* Aim of the exercise:
Lines from the beginning of the data through the line containing "middle pip: (280, 231)" are to be copied exactly, with no other line included.

*** Extracted entries ***

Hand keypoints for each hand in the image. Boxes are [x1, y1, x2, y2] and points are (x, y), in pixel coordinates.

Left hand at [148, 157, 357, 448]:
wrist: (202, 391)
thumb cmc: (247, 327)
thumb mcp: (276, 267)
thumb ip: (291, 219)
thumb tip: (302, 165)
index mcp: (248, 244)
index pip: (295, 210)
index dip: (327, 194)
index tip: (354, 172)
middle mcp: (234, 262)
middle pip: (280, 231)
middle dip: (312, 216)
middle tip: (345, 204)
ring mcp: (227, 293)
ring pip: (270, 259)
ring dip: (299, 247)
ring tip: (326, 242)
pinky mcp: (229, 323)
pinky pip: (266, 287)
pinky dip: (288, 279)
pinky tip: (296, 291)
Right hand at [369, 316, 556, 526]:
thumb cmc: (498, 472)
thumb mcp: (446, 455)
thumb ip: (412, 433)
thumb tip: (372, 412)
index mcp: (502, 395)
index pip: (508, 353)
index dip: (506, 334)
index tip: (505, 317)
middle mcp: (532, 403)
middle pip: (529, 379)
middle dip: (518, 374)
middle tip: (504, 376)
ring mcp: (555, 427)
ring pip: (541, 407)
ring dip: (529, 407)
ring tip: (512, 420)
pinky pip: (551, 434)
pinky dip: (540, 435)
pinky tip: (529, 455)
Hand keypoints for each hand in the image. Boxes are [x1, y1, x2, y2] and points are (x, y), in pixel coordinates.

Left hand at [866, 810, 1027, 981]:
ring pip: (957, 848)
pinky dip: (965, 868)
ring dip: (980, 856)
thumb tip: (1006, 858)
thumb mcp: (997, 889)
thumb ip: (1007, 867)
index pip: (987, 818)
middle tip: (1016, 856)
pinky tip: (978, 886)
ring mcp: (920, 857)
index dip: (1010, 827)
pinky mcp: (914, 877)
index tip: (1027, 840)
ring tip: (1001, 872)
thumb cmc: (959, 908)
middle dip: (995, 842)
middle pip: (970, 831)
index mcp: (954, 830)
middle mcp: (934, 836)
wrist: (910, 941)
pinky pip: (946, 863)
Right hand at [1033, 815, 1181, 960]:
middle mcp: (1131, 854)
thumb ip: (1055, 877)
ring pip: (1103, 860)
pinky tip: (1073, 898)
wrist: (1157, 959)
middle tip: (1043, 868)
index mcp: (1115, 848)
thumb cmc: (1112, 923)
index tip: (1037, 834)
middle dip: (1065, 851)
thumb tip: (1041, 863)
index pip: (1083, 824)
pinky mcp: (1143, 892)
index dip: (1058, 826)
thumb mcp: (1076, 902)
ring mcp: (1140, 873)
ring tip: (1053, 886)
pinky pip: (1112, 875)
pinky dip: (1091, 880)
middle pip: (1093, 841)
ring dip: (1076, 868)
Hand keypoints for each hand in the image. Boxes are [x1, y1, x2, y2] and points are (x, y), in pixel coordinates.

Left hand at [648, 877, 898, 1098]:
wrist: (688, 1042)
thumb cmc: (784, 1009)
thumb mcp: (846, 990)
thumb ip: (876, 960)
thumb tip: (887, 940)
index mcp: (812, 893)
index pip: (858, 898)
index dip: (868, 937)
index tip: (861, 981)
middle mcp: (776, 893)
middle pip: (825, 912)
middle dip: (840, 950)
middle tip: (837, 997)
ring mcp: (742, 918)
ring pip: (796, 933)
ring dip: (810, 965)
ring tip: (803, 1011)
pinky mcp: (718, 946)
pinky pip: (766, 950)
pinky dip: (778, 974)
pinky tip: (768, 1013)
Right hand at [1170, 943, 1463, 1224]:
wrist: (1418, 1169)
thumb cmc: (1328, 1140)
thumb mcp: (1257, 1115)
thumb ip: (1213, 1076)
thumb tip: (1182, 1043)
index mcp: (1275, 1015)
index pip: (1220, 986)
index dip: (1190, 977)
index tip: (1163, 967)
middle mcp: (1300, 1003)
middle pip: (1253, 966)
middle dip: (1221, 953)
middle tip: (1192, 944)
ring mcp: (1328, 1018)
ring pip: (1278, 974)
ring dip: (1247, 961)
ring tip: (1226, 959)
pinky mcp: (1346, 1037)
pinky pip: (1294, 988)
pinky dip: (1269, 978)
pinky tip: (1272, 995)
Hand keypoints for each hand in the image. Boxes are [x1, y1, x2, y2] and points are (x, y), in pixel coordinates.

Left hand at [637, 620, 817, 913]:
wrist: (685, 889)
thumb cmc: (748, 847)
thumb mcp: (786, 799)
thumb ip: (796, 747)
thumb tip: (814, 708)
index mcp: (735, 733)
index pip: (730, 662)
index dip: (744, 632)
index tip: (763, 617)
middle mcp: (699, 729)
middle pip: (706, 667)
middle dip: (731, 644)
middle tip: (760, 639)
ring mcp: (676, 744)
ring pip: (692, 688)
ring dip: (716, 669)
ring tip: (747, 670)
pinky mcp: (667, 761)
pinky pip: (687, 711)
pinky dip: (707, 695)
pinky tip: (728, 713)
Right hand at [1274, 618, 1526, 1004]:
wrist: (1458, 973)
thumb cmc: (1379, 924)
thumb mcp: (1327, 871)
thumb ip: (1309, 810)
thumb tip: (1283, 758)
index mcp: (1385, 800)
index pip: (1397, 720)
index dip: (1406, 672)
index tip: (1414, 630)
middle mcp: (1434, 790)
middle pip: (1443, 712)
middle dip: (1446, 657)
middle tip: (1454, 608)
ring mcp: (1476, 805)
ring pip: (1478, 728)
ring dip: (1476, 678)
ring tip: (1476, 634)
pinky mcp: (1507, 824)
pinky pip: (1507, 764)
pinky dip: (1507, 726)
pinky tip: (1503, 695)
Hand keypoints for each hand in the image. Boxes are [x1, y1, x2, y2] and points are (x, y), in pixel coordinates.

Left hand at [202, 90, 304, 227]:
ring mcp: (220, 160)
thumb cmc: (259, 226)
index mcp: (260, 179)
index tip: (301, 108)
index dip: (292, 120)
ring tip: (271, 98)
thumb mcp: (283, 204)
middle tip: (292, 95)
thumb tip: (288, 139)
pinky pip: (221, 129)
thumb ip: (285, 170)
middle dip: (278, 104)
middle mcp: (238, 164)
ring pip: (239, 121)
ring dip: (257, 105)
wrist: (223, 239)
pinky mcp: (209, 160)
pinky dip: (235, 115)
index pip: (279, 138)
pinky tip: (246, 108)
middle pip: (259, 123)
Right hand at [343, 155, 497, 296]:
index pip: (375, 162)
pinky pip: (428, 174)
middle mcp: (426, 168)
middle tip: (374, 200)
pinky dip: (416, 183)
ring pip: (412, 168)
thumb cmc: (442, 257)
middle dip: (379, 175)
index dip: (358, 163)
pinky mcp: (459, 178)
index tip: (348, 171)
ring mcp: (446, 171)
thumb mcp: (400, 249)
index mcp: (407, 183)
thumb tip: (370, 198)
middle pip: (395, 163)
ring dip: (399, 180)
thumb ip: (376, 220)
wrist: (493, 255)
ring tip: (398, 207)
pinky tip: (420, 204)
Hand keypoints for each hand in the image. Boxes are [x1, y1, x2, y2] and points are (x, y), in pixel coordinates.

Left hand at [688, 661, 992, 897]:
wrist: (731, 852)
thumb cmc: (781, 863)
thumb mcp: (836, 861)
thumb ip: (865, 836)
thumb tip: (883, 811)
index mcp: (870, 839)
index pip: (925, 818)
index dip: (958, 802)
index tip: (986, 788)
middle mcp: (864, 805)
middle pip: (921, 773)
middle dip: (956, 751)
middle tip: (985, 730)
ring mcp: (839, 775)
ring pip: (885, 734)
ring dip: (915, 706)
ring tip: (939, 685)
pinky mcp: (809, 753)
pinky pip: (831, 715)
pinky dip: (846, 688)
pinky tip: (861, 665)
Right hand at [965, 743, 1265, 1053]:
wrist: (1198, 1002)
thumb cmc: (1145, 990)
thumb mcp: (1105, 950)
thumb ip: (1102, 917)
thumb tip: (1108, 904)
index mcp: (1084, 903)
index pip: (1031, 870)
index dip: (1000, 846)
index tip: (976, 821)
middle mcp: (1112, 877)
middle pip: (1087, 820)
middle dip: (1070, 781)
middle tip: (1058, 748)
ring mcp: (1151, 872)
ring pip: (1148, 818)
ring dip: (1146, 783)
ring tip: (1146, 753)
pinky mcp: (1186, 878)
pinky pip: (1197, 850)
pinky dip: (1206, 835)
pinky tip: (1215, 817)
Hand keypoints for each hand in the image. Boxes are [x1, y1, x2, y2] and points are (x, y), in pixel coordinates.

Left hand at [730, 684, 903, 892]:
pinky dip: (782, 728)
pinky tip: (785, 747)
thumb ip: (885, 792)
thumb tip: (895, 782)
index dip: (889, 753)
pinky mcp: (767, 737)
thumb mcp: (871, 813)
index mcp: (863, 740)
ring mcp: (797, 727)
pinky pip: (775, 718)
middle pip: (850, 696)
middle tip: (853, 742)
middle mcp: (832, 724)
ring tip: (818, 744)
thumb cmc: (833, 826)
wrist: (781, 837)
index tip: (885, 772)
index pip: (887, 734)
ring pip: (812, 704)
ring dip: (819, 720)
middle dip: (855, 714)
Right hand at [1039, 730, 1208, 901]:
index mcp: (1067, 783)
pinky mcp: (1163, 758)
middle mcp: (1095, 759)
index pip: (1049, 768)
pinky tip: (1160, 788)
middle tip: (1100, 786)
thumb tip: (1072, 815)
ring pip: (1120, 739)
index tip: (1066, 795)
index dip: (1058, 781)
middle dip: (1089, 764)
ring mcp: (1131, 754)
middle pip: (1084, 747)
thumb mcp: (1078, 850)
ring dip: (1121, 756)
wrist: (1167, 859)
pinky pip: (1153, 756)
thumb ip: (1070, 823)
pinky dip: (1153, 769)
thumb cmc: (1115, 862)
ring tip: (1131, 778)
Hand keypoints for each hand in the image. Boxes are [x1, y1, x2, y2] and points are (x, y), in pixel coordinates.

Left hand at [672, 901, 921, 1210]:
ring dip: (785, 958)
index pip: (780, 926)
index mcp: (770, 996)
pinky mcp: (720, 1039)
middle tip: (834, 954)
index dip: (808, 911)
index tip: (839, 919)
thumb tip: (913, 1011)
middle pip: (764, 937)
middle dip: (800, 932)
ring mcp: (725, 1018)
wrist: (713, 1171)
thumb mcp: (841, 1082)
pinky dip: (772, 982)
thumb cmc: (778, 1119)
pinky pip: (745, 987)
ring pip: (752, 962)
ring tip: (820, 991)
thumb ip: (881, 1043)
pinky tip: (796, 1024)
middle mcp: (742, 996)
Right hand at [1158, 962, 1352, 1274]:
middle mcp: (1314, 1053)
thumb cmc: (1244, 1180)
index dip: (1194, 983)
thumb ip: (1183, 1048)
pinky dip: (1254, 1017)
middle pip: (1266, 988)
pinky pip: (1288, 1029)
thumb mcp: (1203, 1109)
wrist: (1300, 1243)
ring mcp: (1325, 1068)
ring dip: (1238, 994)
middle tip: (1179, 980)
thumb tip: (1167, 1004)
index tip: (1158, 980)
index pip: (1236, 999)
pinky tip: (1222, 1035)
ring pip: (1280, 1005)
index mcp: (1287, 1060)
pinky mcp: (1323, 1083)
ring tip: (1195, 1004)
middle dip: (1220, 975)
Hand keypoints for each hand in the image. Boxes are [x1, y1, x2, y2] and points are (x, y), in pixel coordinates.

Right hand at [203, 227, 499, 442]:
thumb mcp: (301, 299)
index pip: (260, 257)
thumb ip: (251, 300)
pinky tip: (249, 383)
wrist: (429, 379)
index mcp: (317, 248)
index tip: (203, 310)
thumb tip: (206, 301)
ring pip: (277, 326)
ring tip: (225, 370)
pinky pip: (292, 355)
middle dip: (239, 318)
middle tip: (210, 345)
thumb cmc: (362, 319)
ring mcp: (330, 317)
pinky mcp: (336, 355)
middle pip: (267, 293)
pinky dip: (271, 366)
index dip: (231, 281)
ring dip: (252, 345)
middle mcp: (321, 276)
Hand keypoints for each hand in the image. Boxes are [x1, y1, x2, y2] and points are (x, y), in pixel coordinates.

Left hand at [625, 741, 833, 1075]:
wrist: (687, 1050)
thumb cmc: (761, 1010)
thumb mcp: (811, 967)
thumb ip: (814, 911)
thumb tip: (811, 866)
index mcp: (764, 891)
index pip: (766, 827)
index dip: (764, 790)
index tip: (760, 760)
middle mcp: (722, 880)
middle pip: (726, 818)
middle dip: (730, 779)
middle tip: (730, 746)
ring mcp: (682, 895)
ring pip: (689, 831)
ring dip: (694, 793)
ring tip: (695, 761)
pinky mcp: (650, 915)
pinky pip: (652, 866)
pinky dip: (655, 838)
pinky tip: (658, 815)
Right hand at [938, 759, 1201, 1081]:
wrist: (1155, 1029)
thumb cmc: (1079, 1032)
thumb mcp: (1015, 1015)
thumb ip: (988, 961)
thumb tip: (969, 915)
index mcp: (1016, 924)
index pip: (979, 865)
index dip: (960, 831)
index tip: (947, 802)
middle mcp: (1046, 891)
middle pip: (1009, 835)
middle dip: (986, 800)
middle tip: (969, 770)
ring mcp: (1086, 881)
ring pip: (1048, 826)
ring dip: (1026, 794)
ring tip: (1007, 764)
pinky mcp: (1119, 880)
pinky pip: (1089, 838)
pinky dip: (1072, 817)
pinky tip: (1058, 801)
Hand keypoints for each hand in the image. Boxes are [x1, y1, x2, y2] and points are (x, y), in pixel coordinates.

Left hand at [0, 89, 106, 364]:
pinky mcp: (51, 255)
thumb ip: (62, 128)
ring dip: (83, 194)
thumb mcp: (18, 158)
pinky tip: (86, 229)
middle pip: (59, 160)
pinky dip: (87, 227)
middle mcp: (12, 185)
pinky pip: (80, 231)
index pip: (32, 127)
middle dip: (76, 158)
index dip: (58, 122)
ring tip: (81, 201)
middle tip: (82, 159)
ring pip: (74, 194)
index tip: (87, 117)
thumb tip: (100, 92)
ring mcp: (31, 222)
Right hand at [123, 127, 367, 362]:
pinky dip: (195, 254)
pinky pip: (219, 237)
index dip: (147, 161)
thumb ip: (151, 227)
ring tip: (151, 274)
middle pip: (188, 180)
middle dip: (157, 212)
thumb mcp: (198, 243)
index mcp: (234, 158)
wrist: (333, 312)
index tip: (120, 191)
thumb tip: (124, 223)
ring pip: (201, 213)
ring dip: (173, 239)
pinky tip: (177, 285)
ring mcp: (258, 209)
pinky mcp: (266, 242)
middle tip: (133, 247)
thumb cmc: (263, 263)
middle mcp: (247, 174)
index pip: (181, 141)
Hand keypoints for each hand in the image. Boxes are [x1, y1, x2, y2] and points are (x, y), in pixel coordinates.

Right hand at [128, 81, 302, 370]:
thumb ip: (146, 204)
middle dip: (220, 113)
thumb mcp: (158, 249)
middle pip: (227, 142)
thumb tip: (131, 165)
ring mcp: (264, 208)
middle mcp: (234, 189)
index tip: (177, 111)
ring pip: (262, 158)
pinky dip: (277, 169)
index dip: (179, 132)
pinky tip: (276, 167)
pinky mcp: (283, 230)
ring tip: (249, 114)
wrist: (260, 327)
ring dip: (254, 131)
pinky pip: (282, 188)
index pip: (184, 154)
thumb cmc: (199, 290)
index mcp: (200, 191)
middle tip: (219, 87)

*** End of Extracted entries ***

* Response for this exercise:
Hand keypoints for each hand in the image. Boxes are [x1, y1, x2, y2] and points are (x, y), in pixel coordinates.

Left hand at [148, 157, 357, 448]:
wrist: (202, 391)
thumb cmc: (247, 327)
thumb mcp: (276, 267)
thumb ip: (291, 219)
thumb tip: (302, 165)
index mcp: (248, 244)
index pip: (295, 210)
index dip: (327, 194)
index tip: (354, 172)
middle mcp: (234, 262)
middle pip: (280, 231)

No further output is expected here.